According to Jim Cramer gold isn't done yet. He says that even after the recent drop in the price of gold, it is still up 11% for the year! After golds big dip in 2008, it jumped 52% in price over the next year. So gold isn't gone yet!

By Jim Cramer
Thu, Dec 15, 2011 10:45 AM
MSN Money

People taking note of the banks holding up. People taking note of the FXE bouncing. People thinking a commodity collapse may not be all that bad.

I get that. I get the constant desire to call the bottom. I get the idea that we could bounce.

I simply want to point out that we need reasons beyond "commodities down, buy financial assets" -- because we have been down this head-fake path so, so many times. You don't need to be a hero here. General Mills (GIS +0.58%), Altria (MO +1.32%), General Electric (GE +1.08%), Kraft (KFT +0.83%) and the other higher yielders can be bought. You can participate in the MarkWest (MWE +0.83%) below where it was priced.

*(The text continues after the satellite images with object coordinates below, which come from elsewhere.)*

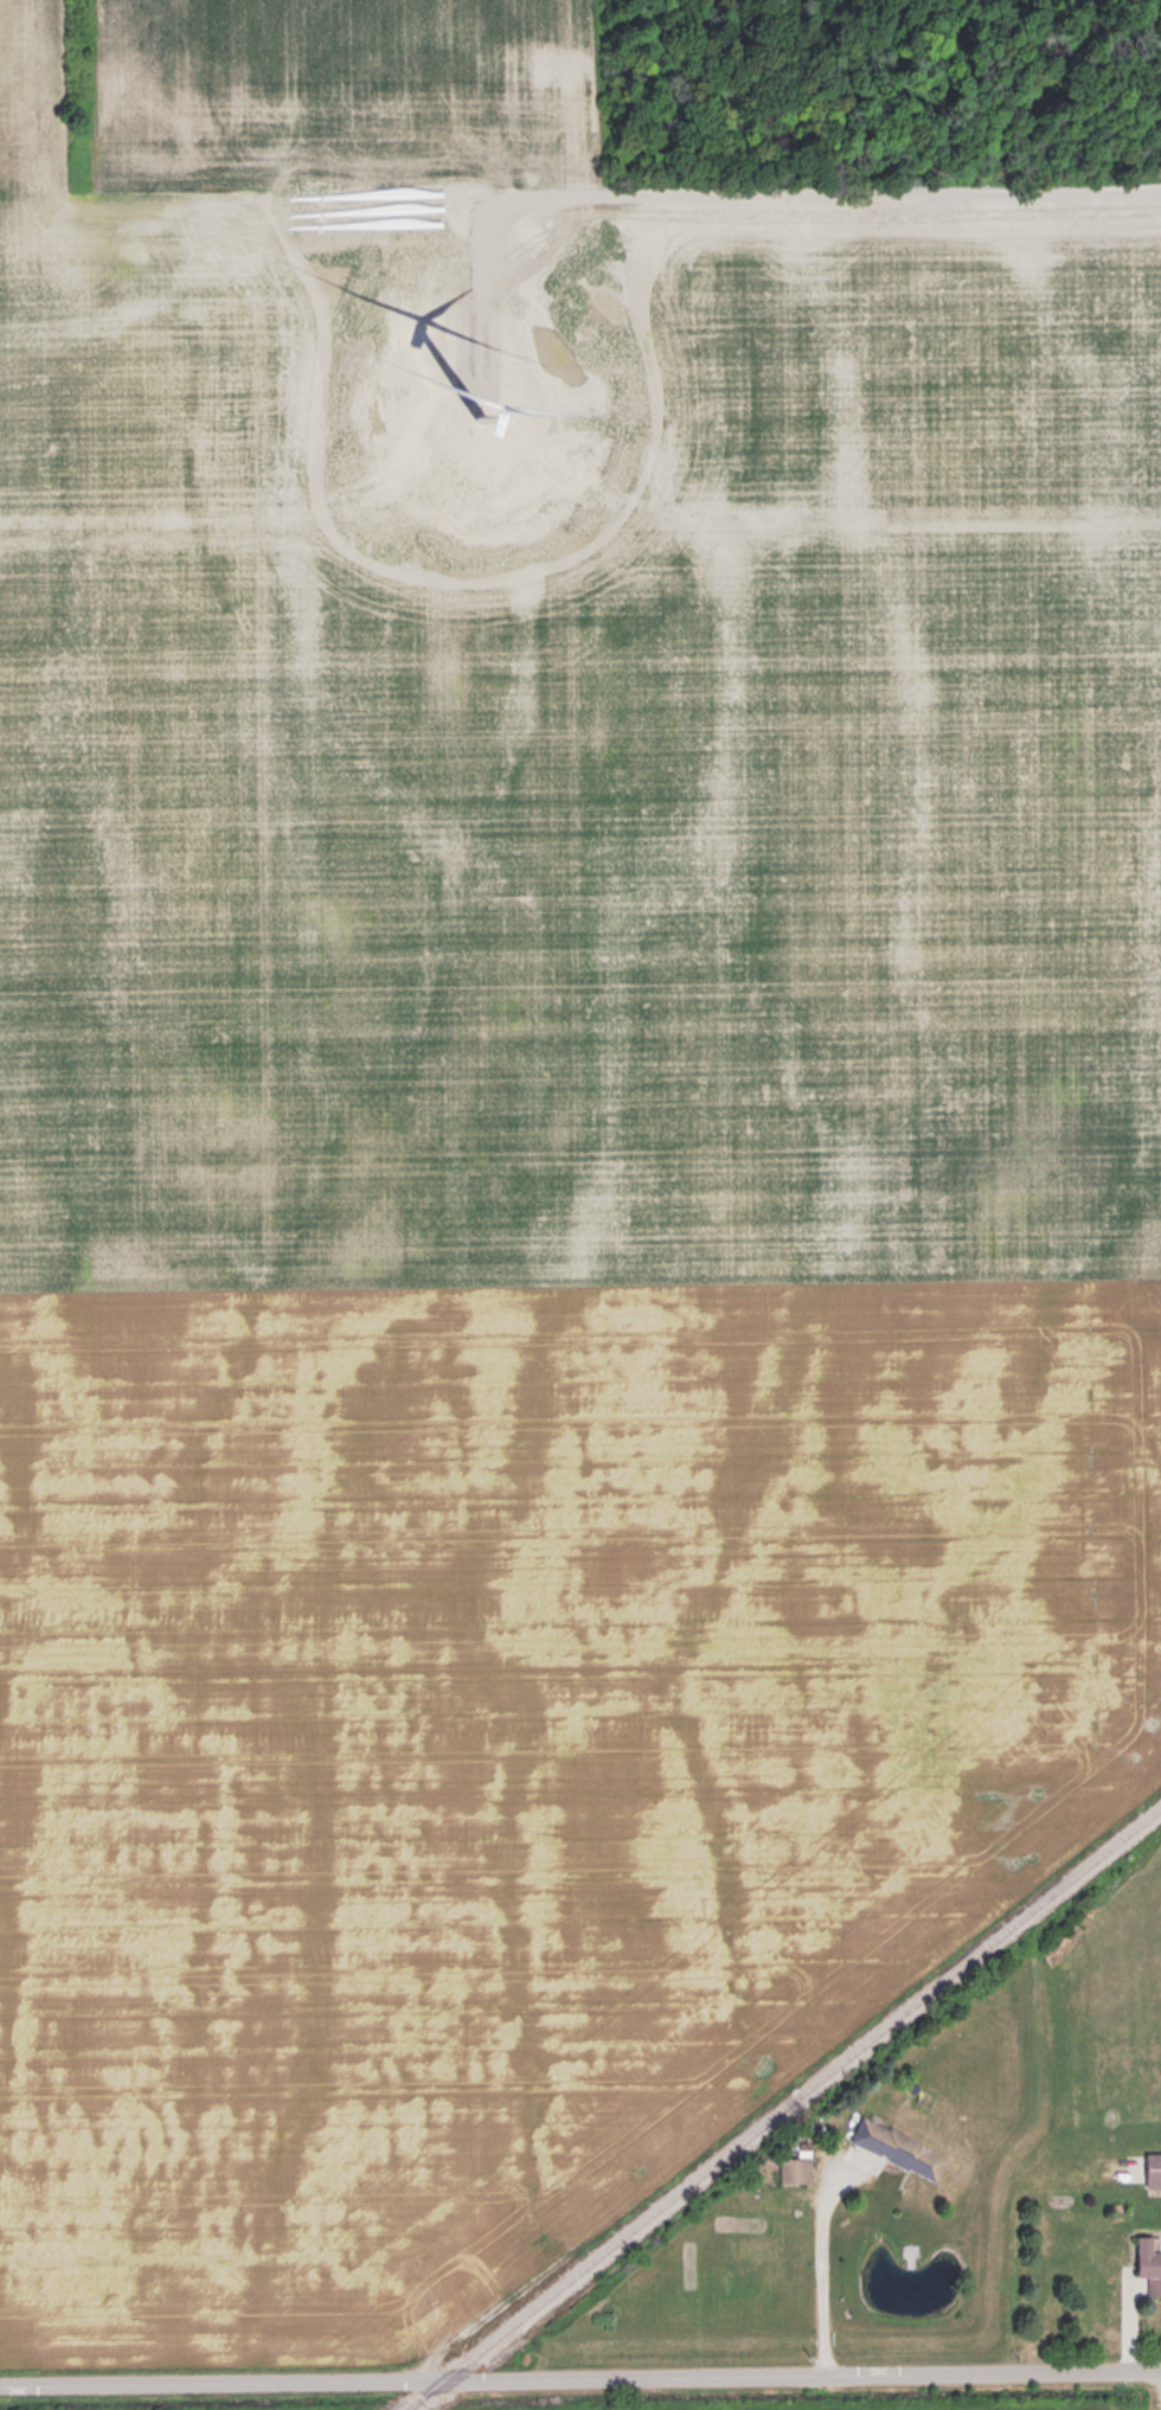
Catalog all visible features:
wind turbine: (477, 412)
railway: (784, 2109)
building: (900, 2147)
building: (797, 2169)
building: (1151, 2262)
road: (819, 2272)
road: (580, 2379)
railway: (409, 2408)

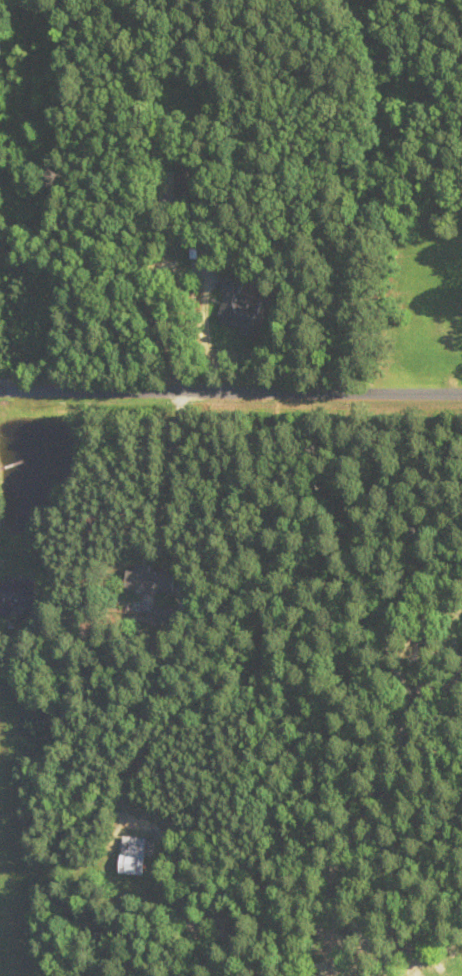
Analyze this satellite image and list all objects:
building: (0, 33)
building: (189, 175)
building: (243, 309)
road: (231, 392)
building: (152, 580)
building: (16, 594)
building: (134, 855)

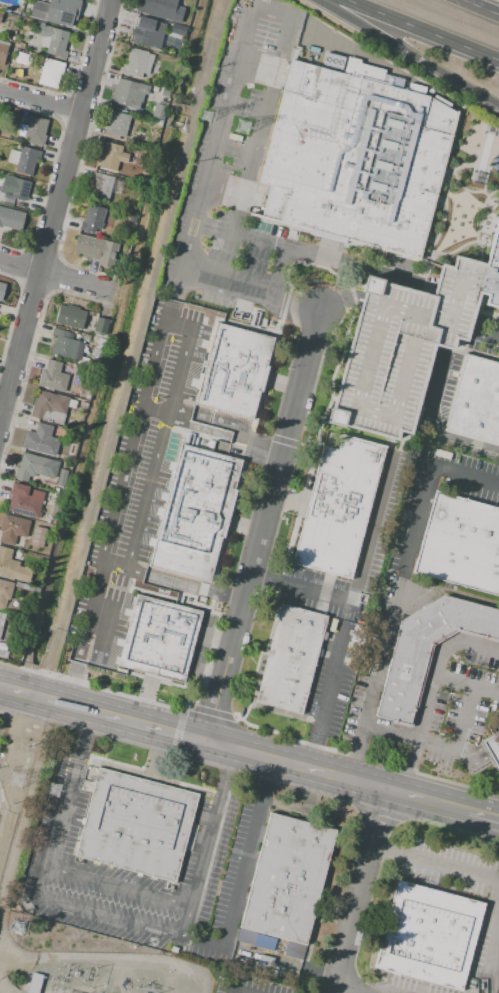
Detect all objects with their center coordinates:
road: (481, 7)
building: (161, 10)
building: (55, 12)
building: (0, 14)
road: (423, 30)
building: (147, 34)
building: (53, 40)
building: (19, 45)
road: (409, 51)
building: (2, 52)
building: (18, 57)
building: (136, 64)
building: (51, 73)
road: (230, 91)
building: (128, 94)
building: (165, 94)
road: (40, 102)
building: (157, 112)
power tower: (209, 115)
building: (116, 126)
power tower: (241, 127)
building: (33, 131)
building: (7, 135)
building: (110, 156)
building: (13, 157)
building: (27, 160)
building: (355, 161)
building: (101, 186)
building: (15, 187)
road: (55, 209)
building: (10, 218)
building: (132, 218)
building: (93, 219)
road: (231, 227)
building: (96, 249)
road: (230, 272)
road: (57, 275)
road: (280, 276)
building: (2, 289)
road: (226, 291)
road: (296, 302)
road: (458, 303)
building: (70, 316)
building: (101, 326)
road: (483, 334)
road: (449, 339)
building: (65, 344)
building: (406, 345)
building: (235, 373)
building: (52, 376)
road: (437, 383)
building: (87, 396)
building: (72, 404)
road: (157, 404)
building: (475, 404)
building: (83, 405)
building: (49, 407)
road: (154, 415)
road: (213, 418)
road: (203, 429)
road: (165, 437)
building: (41, 440)
road: (261, 443)
road: (130, 445)
building: (32, 467)
building: (62, 475)
building: (25, 500)
building: (340, 507)
building: (54, 513)
building: (195, 514)
building: (53, 521)
road: (265, 525)
building: (12, 529)
building: (38, 537)
building: (28, 541)
building: (460, 544)
building: (16, 568)
road: (360, 578)
road: (96, 585)
road: (172, 585)
building: (35, 590)
road: (401, 591)
building: (5, 593)
building: (0, 613)
building: (28, 613)
building: (1, 623)
road: (84, 638)
building: (160, 639)
road: (99, 648)
building: (427, 651)
building: (4, 654)
building: (292, 660)
road: (467, 686)
road: (431, 694)
road: (51, 698)
road: (325, 704)
road: (158, 728)
road: (443, 744)
road: (223, 746)
building: (492, 750)
road: (477, 758)
road: (336, 775)
power tower: (14, 786)
power tower: (53, 791)
road: (454, 806)
road: (484, 814)
building: (136, 825)
building: (288, 878)
road: (490, 878)
road: (121, 885)
road: (364, 891)
road: (232, 914)
road: (111, 916)
power tower: (19, 928)
building: (429, 936)
building: (293, 949)
power substation: (111, 974)
building: (33, 983)

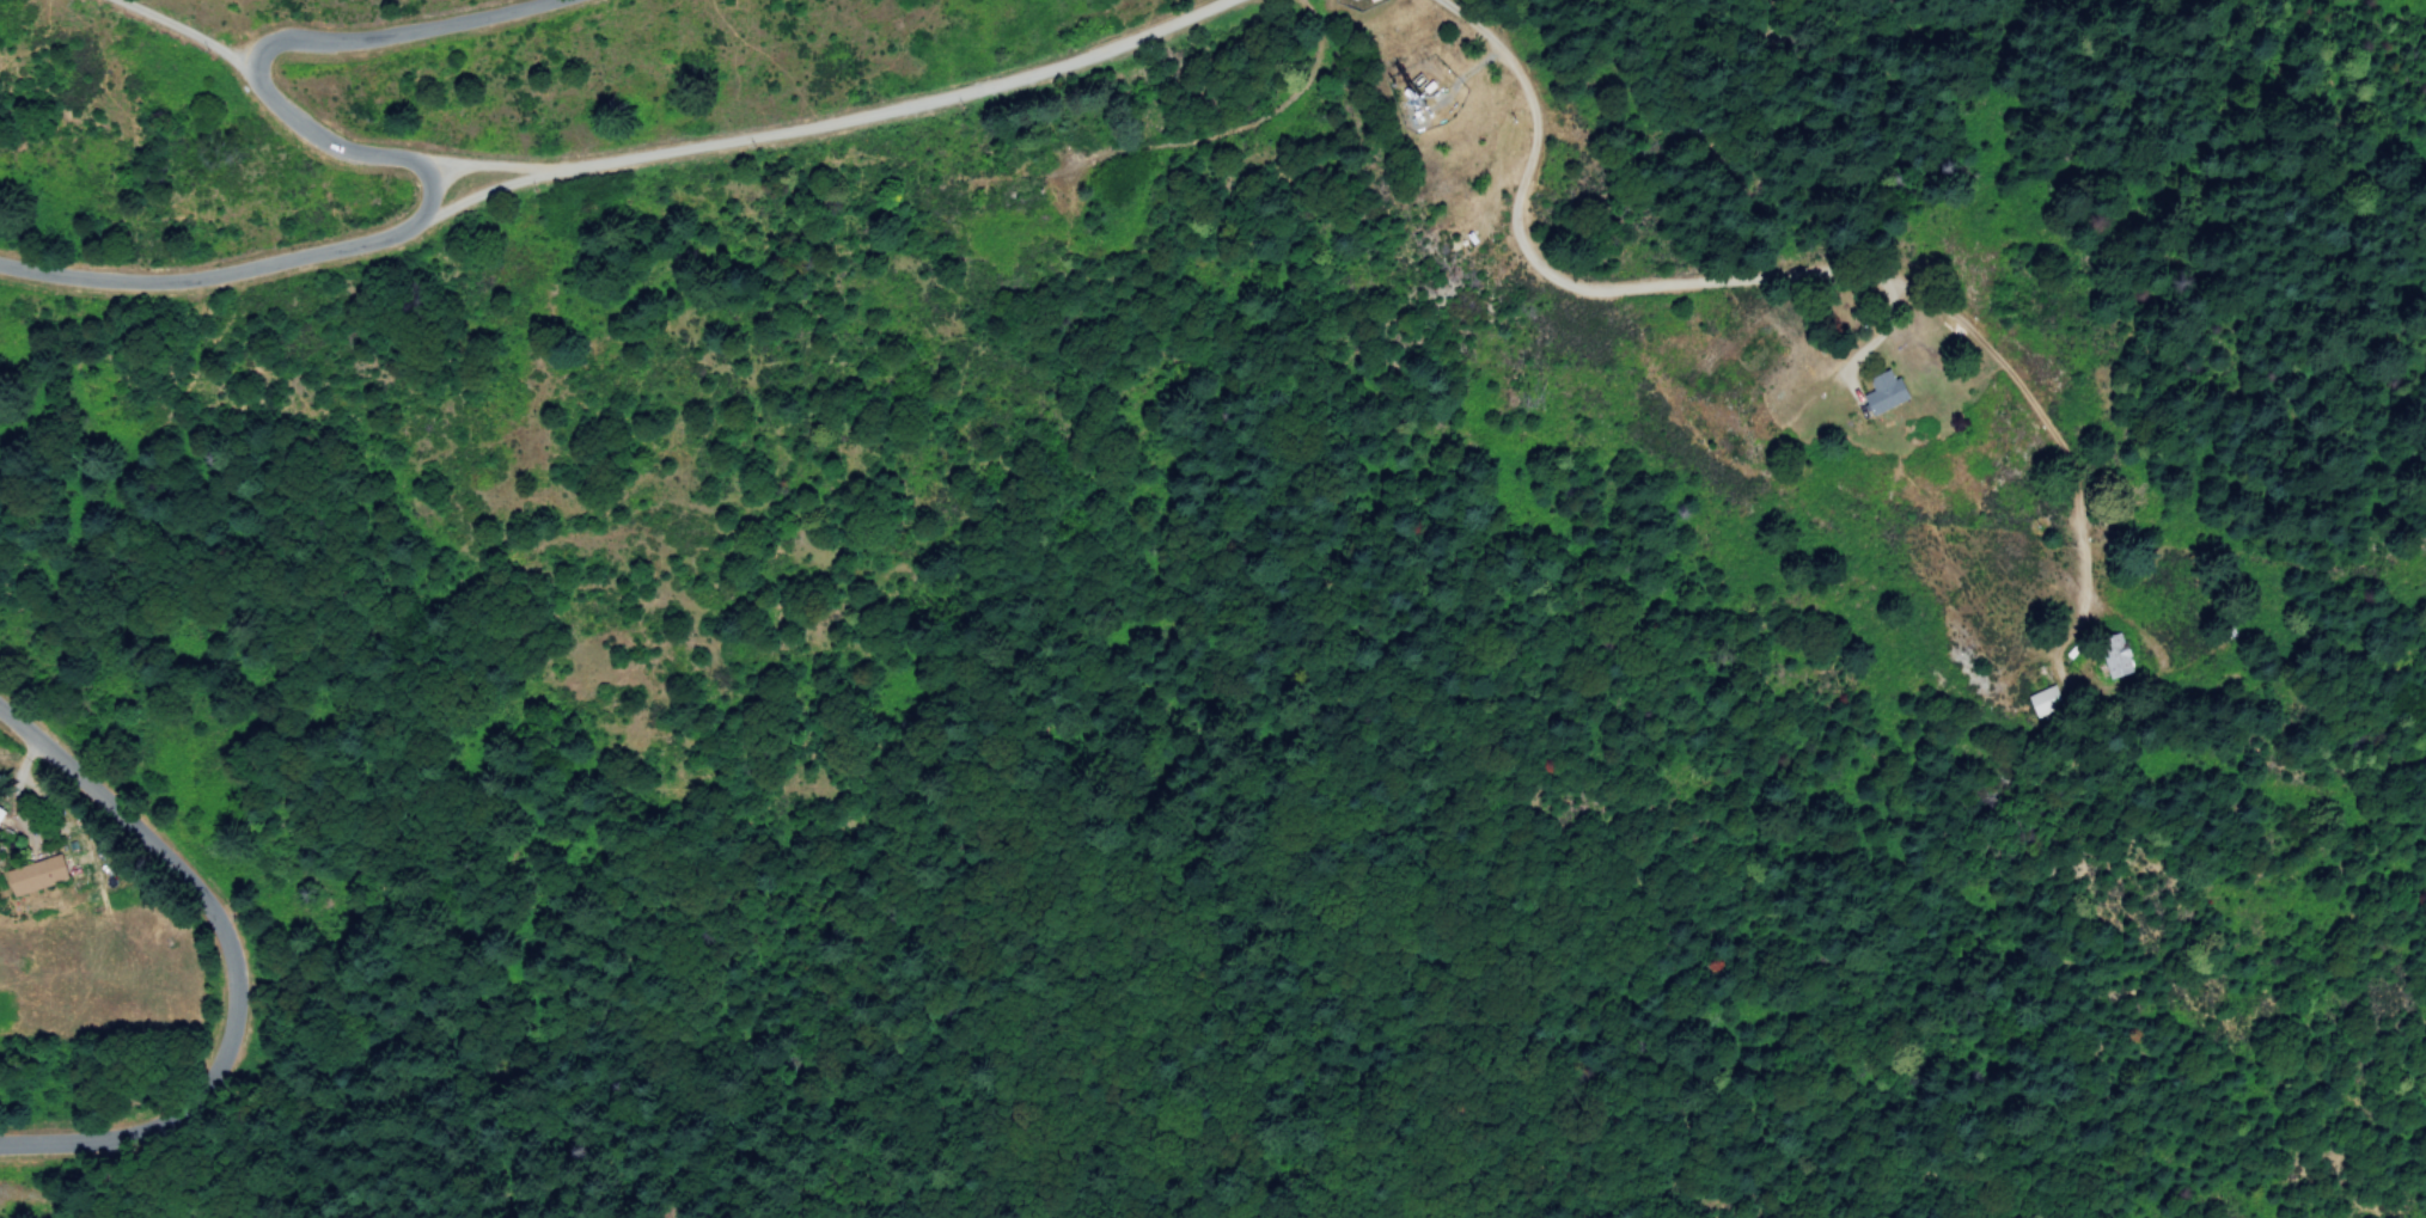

You can own US Bancorp (USB +0.08%) if you really have to. It's the bank I like. But why? To catch a 1% rally? To bet that the IMF is intervening tonight? I have bigger fish to fry.

Random musings: Before you give up on gold, consider these facts provided by our own Alix Steel. From the beginning of October 2008 to Oct. 24, gold sank 20%. It hit a yearly low of $695 an ounce, which was a 32% sell-off from 2008's high of $1,023 an ounce.

From Oct. 24 2008 to Oct. 24 2009, gold rallied 52%. Wednesday's price of $1,580 an ounce is only 17% lower than 2011's high of $1,923 an ounce. Gold is still up 11% for the year. Take that, deflation!